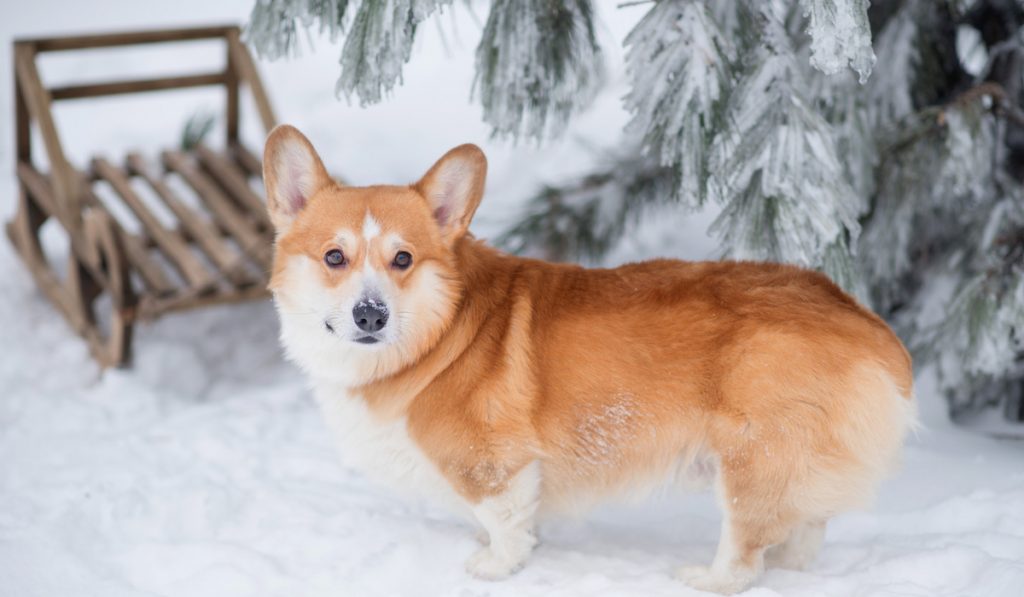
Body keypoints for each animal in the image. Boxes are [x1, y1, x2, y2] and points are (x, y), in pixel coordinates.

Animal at [264, 124, 921, 593]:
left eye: (402, 259)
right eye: (334, 257)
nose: (370, 315)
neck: (438, 330)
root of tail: (864, 322)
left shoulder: (494, 466)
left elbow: (503, 524)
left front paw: (495, 567)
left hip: (750, 460)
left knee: (744, 554)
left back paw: (705, 577)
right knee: (806, 527)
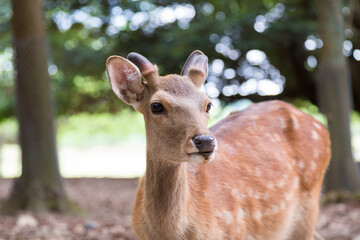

——————————

(Instructions to follow) Scan the entries above, and wherever a line holds the string "left", copy it.

(Solution to the problem)
left eye: (402, 259)
left shoulder: (494, 466)
left elbow: (503, 524)
left front paw: (495, 567)
left hip: (750, 460)
left knee: (744, 554)
left back paw: (705, 577)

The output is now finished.